#### [Auszug]
┄┄┄┄┄┄┄┄┄┄
Während meines Auslandsstudiums vergangenen Winter in London hatten ein mit mir befreundeter deutscher Austauschstudent und ich folgendes festgestellt: Lernt man eine neue Person kennen (dabei ist es fast egal ob das ein Student ist oder jemand vom Uni Staff oder jemand außerhalb dieser Institution) und es kommt zu einem Smalltalk der über das Erfragen des Weges hinausgeht, wird innerhalb der ersten fünf Minuten des Gesprächs die Frage "Are you on Facebook?" gestellt. Wir beide hatten und haben keinen Account dort, weshalb wir das stets mit einem wahrheitsgemäßen "No" beantwortet haben. Damit waren wir dann auch jedes Mal als prähistorische Neandertaler abgestempelt, denn einer dieser Zeitgenossen schlussfolgerte aus dem einfach "No" sogar, dass wir nicht wüssten was das Internet sei.

Also gerade in England habe ich es beinahe täglich gemerkt, wie präsent diese Krake in der Gesellschaft ist. Als ich in London mit einem Kumpel bei einer Sportveranstaltung war, war es ihm in der Pause am wichtigsten, seinen Freunden per fb mitzuteilen wo er gerade sei und was er da tut - statt sich lieber ein neues Bier tatsächlich zu kaufen. Ein viel schlimmeres Beispiel: offizielle Events der Universität, wie Exkursionen, Partys oder sonstige Unternehmungen wurden sämtlich in irgendwelchen FB-Gruppen organisiert. Erst nach vehementer Beschwerde zahlreicher Erasmus-Studenten konnte zumindest bei International Office der Uni erreicht werden, dass Informationen über Events auch über einen eMail-Verteiler weitergegeben werden. Ansonsten kannte man dort nur eine Problemlösung: "Just make a facebook account". Auf ein freundliches "I don't want to be on facebook" wurde dann erwidert "Everybody's on facebook". Damit war die Diskussion dann beendet. Eine offizielle Beschwerde von mehreren facebook-Verweigerern wurde von der Universitätsleitung dahingehend erwidert, dass man mit der Zeit gehen müsse, man so die meisten Personen der Zielgruppe (=Studenten) erreiche und man durch eine Aufsplittung des Informationsflusses (= auch noch woanders Energie als FB reinstecken) an performance verliert.
┄┄┄┄┄┄┄┄┄┄
#### [Datenauszug]
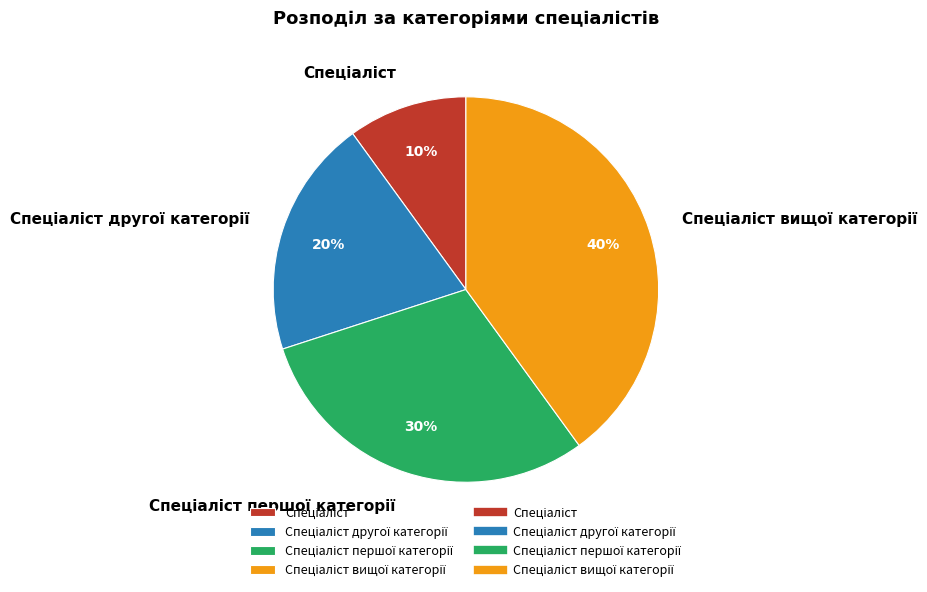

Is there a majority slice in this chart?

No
┄┄┄┄┄┄┄┄┄┄
#### [Arbeitsauftrag]
Fahren Sie mit dem Auszug über Facebook während eines Auslandsstudiums in London nach dessen letztem Satz fort. Das Material steht für sich und gehört nicht zum Auszug.

#### [Schriftliche Antwort]
Darüber konnte man an unserer Uni hier in Deutschland - noch? - nur den Kopf schütteln. Und ich fände es äußerst erschreckend wenn es hier in D ähnliche Entwicklungen gäbe. Wenn durch das soziale Umfeld ein derartiger Druck entsteht, dass man bei einer Verweigerung schlicht mit der Isolation leben muss, dann hilft einem auch kein scheinheiliges "Niemand muss bei Facebook angemeldet sein"-Argument.
Für die kurze Dauer in England war es ja ganz erträglich, zumal mich ein englischer Mitstudent stets mit den wichtigsten Infos versorgte. Aber das kann ja nicht die Generallösung sein.

Der Post geht zwar jetzt durchaus an der eigentlichen Thematik vorbei, aber ich wollte diesen Punkt gerne noch aufgreifen.